A aglomeração, a calefação insuficiente e a má comida eram a norma em numerosos centros. “O Governo federal não quis destinar mais recursos. As cartas de vários missionários os solicitavam. Não acredito que os grupos religiosos quisessem gastar um só dólar para trasladar os corpos às comunidades originárias. Dito isto, enterraram essas crianças em tumbas não identificadas, numa amostra de racismo e desumanização”, denuncia Capitaine. Por isso, o Governo e os líderes indígenas pedem que as diversas congregações compartilhem seus arquivos.

Papatie afirma que a dor foi muito grande: perda da identidade, trauma pelos abusos, dificuldades para voltar a falar a língua de seus pais, vícios e tentativas de suicídio. Depois de largar os estudos, entrou numa espiral de drogas e álcool. “Queria deixar de sentir as feridas na minha alma”, afirma. Aos 20 anos, lutando contra seus demônios, começou a participar do Conselho de Kitcisakik. Entre 1997 e 2005 foi chefe da sua comunidade. Agora é o responsável pela gestão dos recursos naturais.

Impacto intergeracional

Diversos trabalhos acadêmicos mostraram o impacto intergeracional das instituições para menores indígenas. Papatie relata: “Minha mãe e eu fomos a internatos. Aí você fica sem saber como criar seus filhos. Tem muita tristeza e raiva. Alguns pais e filhos da minha comunidade passamos anos na residência Notre-Dame-de-la-Route. Não foram só os internatos reconhecidos por Ottawa no acordo de reparação que causaram problemas. Nas residências também havia casos de violência, de agressão sexual. Nossos filhos, que agora são pais, viveram coisas parecidas”, acrescenta. A comunidade de Papatie e outras moveram uma ação pedindo indenizações pelos danos ocasionados neste estabelecimento do Québec.

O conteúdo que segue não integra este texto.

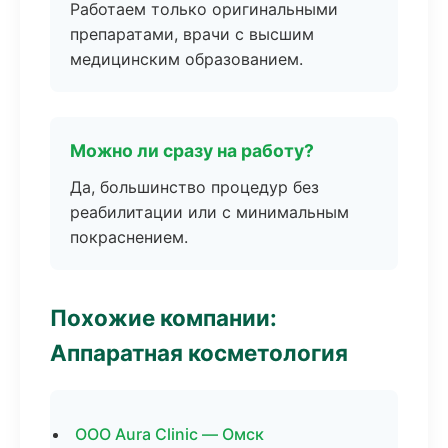
Работаем только оригинальными
препаратами, врачи с высшим
медицинским образованием.
Можно ли сразу на работу?
Да, большинство процедур без
реабилитации или с минимальным
покраснением.
Похожие компании:
Аппаратная косметология
ООО Aura Clinic — Омск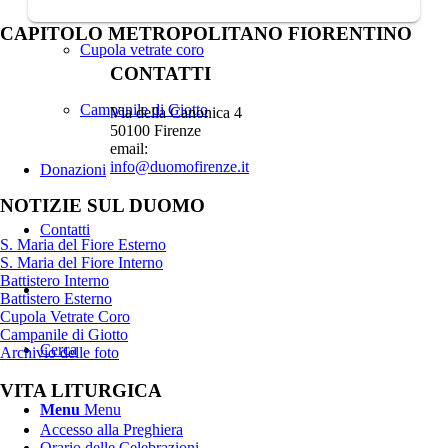
CAPITOLO METROPOLITANO FIORENTINO
Cupola vetrate coro
CONTATTI
Campanile di Giotto
Via della Canonica 4
50100 Firenze
email:
info@duomofirenze.it
Donazioni
NOTIZIE SUL DUOMO
Contatti
S. Maria del Fiore Esterno
S. Maria del Fiore Interno
Battistero Interno
Battistero Esterno
Cupola Vetrate Coro
Campanile di Giotto
Cerca
Archivio delle foto
VITA LITURGICA
Menu
Menu
Accesso alla Preghiera
Orario delle Celebrazioni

O Governo federal recebeu mais de uma centena de pedidos de verbas para investigar outros antigos internatos. Ottawa ofereceu o equivalente a cerca de 130 milhões de reais; Colúmbia Britânica, Alberta e Ontário, outros 156 milhões. Especialistas citados pelo jornal The Globe and Mail afirmam que a fatura poderia superar seis bilhões de reais. Encontrar, identificar e homenagear a memória dos menores desaparecidos já era uma das recomendações do relatório apresentado pela CVR em 2015. O Canadá já não pode mais olhar para o outro lado.